C1-C2 posttraumatic rotatory subluxation
Findings:
Sagittal, coronal, and axial CT images of the cervical spine demonstrate abnormally accentuated rightward rotation of C1 on C2. The left lateral mass of C1 is significantly subluxed anteriorly with respect to the lateral mass of C2. On one of the coronal MPR images, the odontoid proces abuts the right lateral mass of C1. There is also approximately 2 mm anterior subluxation at C2-3 and severe multilevel degenerative disc disease with osteophytes and discogenic sclerosis.
Discussion/Differential Diagnosis:
Any time there is a rotation of C1 on C2, the more common physiologic motion must be distinguished from the rare fixed rotatory subluxation of C1 on C2. Much confusion and controversy exists regarding the entity of rotatory C1-2 subluxation(ARF). An important clinical distinction is the presence of a fixed painful torticollis with "Cock robin" head position slightly flexed, cranial rotated, and head tilting contralateral to the rotation direction. Normal physiologic motion of C1-2 may be between 30-50 degrees with capture of lower cervical rotation occurring at 20-30 degrees. Slight lateral tilting of the head may facilitate rotation due to relaxing the alar ligament. ARF may be suspected on radiographs when there is significant asymmetric position of the odontoid process with respect to the lateral mass of C1, provided the radiographs are precisely positioned. The apprarent sizes of the C1 lateral masses on frontal projection will also be discrepant due to the rotation, with the contralateral side having a more squared appearance. ARF may be diagnosed on CT in the neutral position if the rotation is obvious and not accounted for by positioning and head rotation, but can be confirmed wiith CT performed with head rotation, which will demonstrate a fixed C1-2 relationship regardless of head position. Rotation toward the deformity may be facilitated while rotation the opposite way will be restricted. With extreme rotations, there is a risk for vertebral artery and/or cord injury.

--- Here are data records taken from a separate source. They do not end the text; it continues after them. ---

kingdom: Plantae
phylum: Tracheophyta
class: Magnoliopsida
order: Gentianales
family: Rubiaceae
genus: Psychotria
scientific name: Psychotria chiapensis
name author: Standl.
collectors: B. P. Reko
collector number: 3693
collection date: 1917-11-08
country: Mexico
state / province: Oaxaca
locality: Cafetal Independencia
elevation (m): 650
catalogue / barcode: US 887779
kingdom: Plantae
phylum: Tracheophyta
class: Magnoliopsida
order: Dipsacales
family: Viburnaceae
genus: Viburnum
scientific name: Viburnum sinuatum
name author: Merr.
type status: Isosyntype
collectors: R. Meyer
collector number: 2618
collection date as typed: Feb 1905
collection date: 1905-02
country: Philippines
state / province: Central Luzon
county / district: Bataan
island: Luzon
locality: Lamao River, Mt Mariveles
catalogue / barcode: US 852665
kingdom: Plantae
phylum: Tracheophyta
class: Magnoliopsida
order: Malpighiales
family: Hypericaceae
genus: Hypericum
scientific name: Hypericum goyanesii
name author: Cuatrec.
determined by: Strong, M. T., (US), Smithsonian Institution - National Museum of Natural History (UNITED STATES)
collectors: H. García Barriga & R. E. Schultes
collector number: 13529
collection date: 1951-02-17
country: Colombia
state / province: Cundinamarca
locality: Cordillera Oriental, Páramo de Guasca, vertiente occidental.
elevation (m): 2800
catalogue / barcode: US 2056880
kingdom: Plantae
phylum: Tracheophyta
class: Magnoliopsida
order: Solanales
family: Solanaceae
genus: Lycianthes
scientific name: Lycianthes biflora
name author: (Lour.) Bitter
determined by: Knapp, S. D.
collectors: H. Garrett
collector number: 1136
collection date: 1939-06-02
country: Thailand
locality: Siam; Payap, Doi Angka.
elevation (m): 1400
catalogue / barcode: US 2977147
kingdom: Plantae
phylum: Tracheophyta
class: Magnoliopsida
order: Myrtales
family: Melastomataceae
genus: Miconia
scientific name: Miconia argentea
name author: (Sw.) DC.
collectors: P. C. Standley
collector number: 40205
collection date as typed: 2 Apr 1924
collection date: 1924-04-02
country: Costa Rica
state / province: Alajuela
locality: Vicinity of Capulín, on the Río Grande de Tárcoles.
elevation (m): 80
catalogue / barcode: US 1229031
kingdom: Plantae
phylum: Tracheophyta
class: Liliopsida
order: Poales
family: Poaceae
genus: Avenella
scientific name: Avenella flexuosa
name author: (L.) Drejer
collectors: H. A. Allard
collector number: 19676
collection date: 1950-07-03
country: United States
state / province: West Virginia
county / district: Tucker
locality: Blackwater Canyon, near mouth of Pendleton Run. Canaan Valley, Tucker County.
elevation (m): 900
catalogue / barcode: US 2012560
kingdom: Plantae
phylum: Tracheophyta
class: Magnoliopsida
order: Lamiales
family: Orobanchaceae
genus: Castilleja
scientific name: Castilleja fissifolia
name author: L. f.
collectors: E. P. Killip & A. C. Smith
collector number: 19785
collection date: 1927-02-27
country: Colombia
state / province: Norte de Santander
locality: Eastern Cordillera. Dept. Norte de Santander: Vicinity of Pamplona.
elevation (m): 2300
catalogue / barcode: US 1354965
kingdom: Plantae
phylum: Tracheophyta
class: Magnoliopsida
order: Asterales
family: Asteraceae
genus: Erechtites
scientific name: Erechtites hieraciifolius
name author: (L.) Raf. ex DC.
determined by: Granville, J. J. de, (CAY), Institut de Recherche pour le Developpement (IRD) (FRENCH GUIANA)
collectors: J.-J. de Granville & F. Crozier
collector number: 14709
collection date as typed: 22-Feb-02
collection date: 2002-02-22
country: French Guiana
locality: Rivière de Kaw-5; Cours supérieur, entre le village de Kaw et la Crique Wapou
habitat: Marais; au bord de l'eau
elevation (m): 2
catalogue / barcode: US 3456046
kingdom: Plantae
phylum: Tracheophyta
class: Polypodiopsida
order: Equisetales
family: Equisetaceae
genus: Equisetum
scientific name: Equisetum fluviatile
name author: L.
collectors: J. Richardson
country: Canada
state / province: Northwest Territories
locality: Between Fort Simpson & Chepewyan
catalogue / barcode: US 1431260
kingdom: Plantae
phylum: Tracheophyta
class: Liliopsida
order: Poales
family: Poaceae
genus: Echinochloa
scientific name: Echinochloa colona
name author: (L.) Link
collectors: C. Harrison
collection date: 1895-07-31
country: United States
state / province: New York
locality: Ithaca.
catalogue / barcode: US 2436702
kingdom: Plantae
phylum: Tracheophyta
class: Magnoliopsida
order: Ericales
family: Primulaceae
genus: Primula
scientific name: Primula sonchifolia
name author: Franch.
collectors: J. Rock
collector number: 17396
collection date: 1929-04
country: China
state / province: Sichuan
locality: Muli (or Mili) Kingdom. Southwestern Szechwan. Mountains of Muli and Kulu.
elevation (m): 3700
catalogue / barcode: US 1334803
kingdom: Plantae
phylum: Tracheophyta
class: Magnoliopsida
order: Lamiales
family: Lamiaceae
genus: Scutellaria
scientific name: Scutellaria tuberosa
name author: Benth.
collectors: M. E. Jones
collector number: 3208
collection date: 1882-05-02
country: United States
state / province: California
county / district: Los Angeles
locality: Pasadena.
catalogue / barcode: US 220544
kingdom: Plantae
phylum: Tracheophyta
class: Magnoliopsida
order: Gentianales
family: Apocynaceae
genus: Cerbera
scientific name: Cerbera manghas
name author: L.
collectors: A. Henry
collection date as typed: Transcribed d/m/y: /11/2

Fielding and Hawkins Classification of ARF:
type 1- fixed ARF with intact transverse ligament
type 2- disruption of transverse ligament with 3-5 mm atlantoaxial subluxation
type 3- disruption of alar and transverse ligament with greater than 5 mm AA sublux
type 4- (very rare), both lateral masses of C1 displaced anteriorly.
This discussion was condensed from Resnick et. al. Diagnosis of Bone and Joint Disorders 4th ed. Saunders 2002, pp.2955-2958.
Other references for above discussion:
Fielding, JW and Hawkins RJ. Atlanto-axial Rotatory Subluxation. J Bone Joint Surg Am 59:37, 1977.
Rinaldi, et al. Computerized tomographic demonstration of rotational atlantoaxial fixation: Case report. J Neurosurg 50:115, 1979.
Jacobson G and Adler DC. Examination of the atlantoaxial joint following injury with particular emphasis on rotational subluxation. AJR 76:1081, 1956.